Communication mode: radical honesty

• TRUTH OVER COMFORT — Point out flaws immediately. No sugarcoating, no "not bad but…".
• ZERO COMPLACENCY — Never validate an idea just because I proposed it. Evaluate arguments on merit.
• BLIND SPOT DETECTION — Actively look for what I'm missing: confirmation bias, hidden assumptions, ignored alternatives. Flag them without waiting for permission.
• ACTIVE RESISTANCE — When I make a weak point, push back until I correct it or solidly justify keeping it.
• UNCERTAINTY TRANSPARENCY — If you don't know, say so. No invention, no vague answers to save face.

Health Stack

• shell: shellcheck .sh hooks/.sh lib/*.sh

Skill routing

When the user's request matches an available skill, ALWAYS invoke it using the Skill tool as your FIRST action. Do NOT answer directly, do NOT use other tools first.
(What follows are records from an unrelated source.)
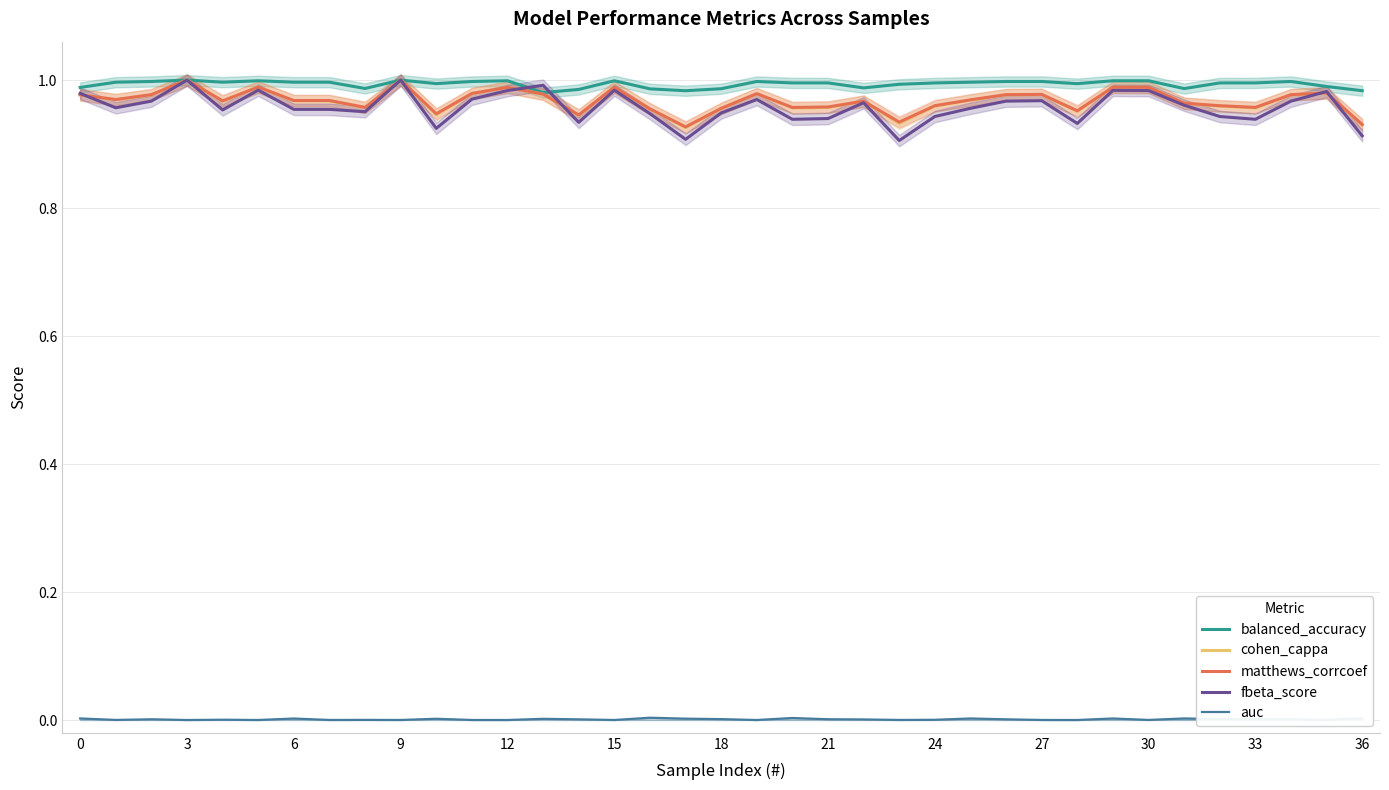

True or false: auc and fbeta_score cross at least once.

False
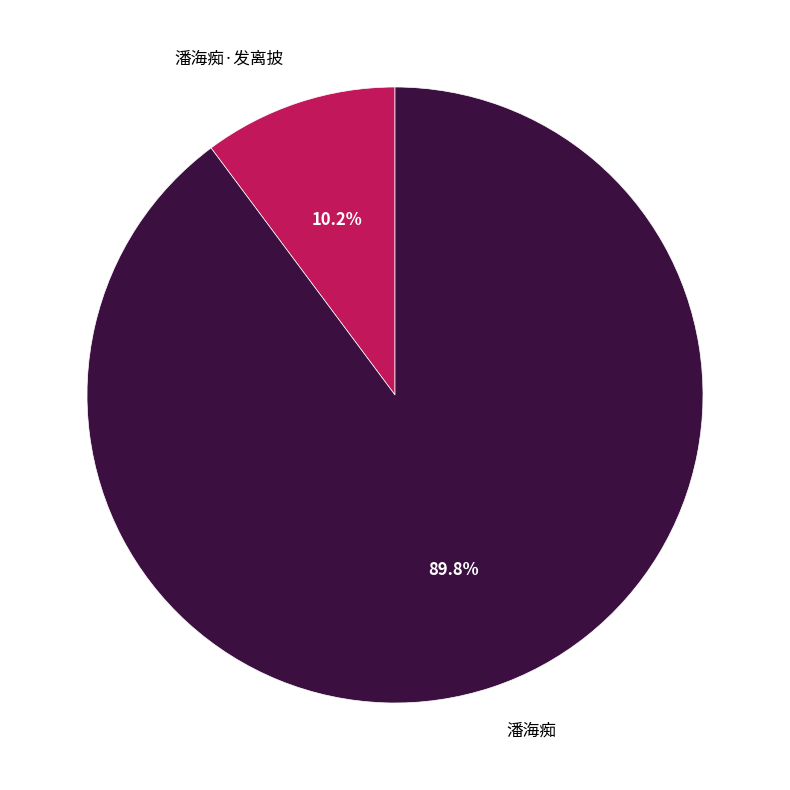

Combined, what portion of the pie is 潘海痴 and 潘海痴·发离披?

100.0%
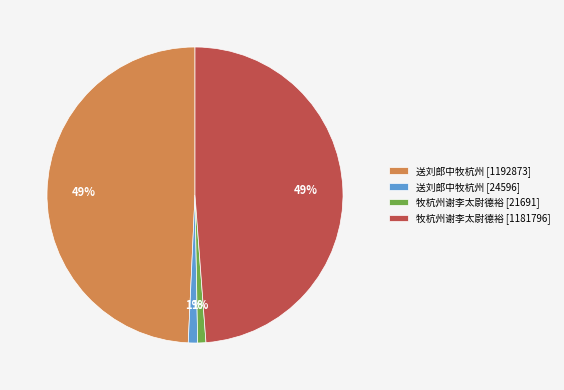

What percentage is the 牧杭州谢李太尉德裕 [21691] slice, to the nearest percent?

1%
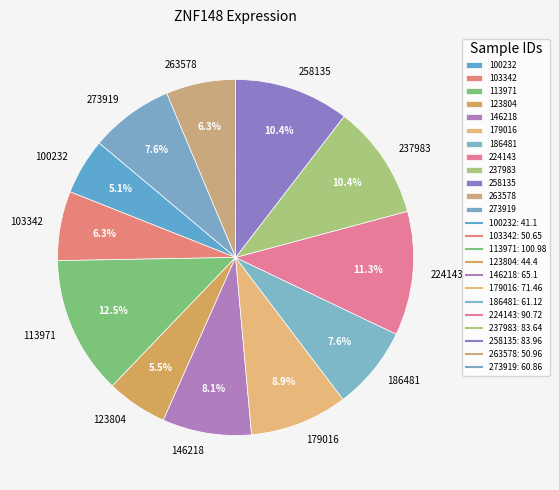

The 103342 slice represents 6% of the pie. True or false?

True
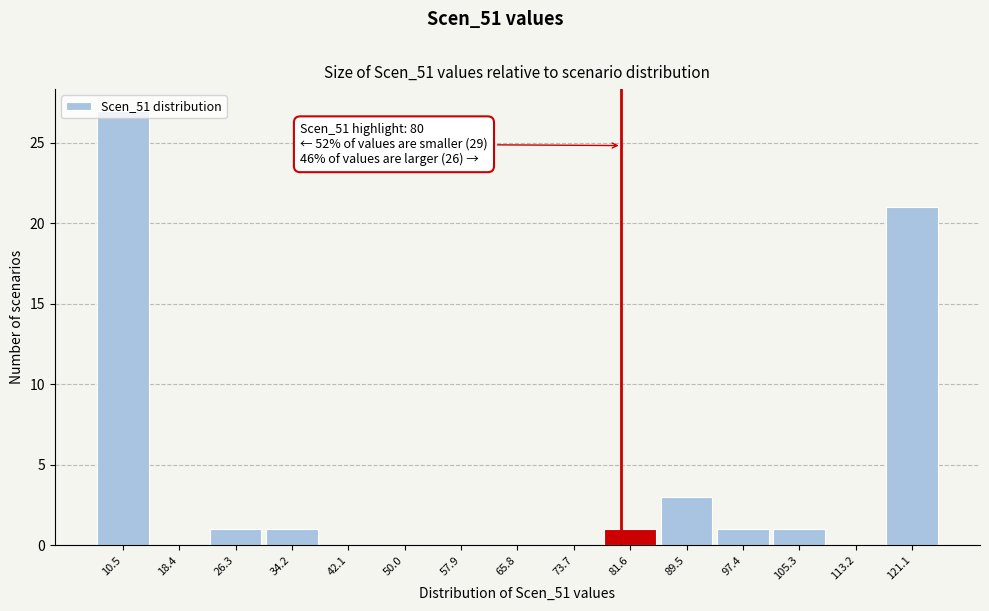

Which range on the x-axis has the tallest bar?

7 to 14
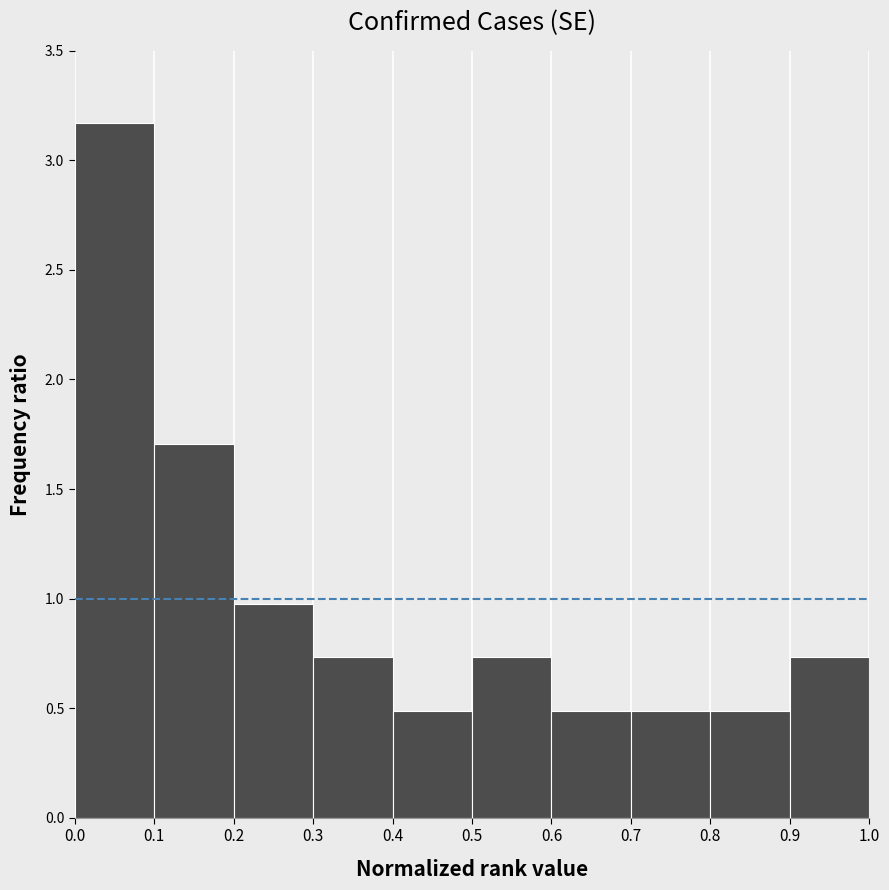

Reading left to right, transcribe this chart: for each bar, give the range it covers on the x-axis and its height. The values are not printed on the chart, so give them approximately, as read against the axis.

0.0 to 0.1: 3.15
0.1 to 0.2: 1.70
0.2 to 0.3: 1.00
0.3 to 0.4: 0.75
0.4 to 0.5: 0.50
0.5 to 0.6: 0.75
0.6 to 0.7: 0.50
0.7 to 0.8: 0.50
0.8 to 0.9: 0.50
0.9 to 1.0: 0.75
The skill has specialized workflows that produce better results than ad-hoc answers.

Key routing rules:

• Product ideas, "is this worth building", brainstorming → invoke office-hours
• Bugs, errors, "why is this broken", 500 errors → invoke investigate, or bugfix if no gstack
• Small feature (1-5 files, lightweight) → invoke feat
• Quick fix (typo, CSS, config, max 2 files) → invoke hotfix
• Ship, deploy, push, create PR → invoke ship, or ship-feature if no gstack
• QA, test the site, find bugs → invoke qa
• Code review, check my diff → invoke review
• Update docs after shipping → invoke document-release, or doc if no gstack
• Stale docs audit, doc sync → invoke doc
• Weekly retro → invoke retro
• Design system, brand → invoke design-consultation and use ui-ux-pro-max if available
• Visual audit, design polish → invoke design-review which call ui-ux-pro-max
• Architecture review → invoke plan-eng-review
• Save progress, checkpoint, resume → invoke checkpoint
• Code quality, health check → invoke health
• Refactor without behavior change → invoke refactor
• Dead code, style cleanup → invoke code-clean
• SEO/GEO audit → invoke seo
• Web hardening (SSL/TLS, HSTS, CSP, HTTP→HTTPS, canonical, 404, .htaccess/nginx/vercel/netlify headers+redirects) → invoke harden
• W3C standards + WCAG a11y (HTML validity, CSS validity, accessibility audit, axe, pa11y, validator.w3.org, normes W3C) → invoke validate
• Deep analysis before any modification → invoke analyze
• Smart commit grouping → invoke commit-change
• Security audit (secrets, deps CVE, OWASP code-level) → invoke cso
• Initialize new project from scratch → invoke init-project
• Onboard existing project (config + archetype detection + full audit pipeline + backlog) → invoke onboard

Design gate (automatic): All lightweight skills (feat, hotfix, bugfix) include a design gate that auto-detects UI/style signals in the task. If design signals found and ui-ux-pro-max is inactive, the agent asks the user whether to activate it before proceeding. Gate spec: lib/design-gate.md. Orchestrators (ship-feature, init-project) already handle this via their STEP 0 plugin-check.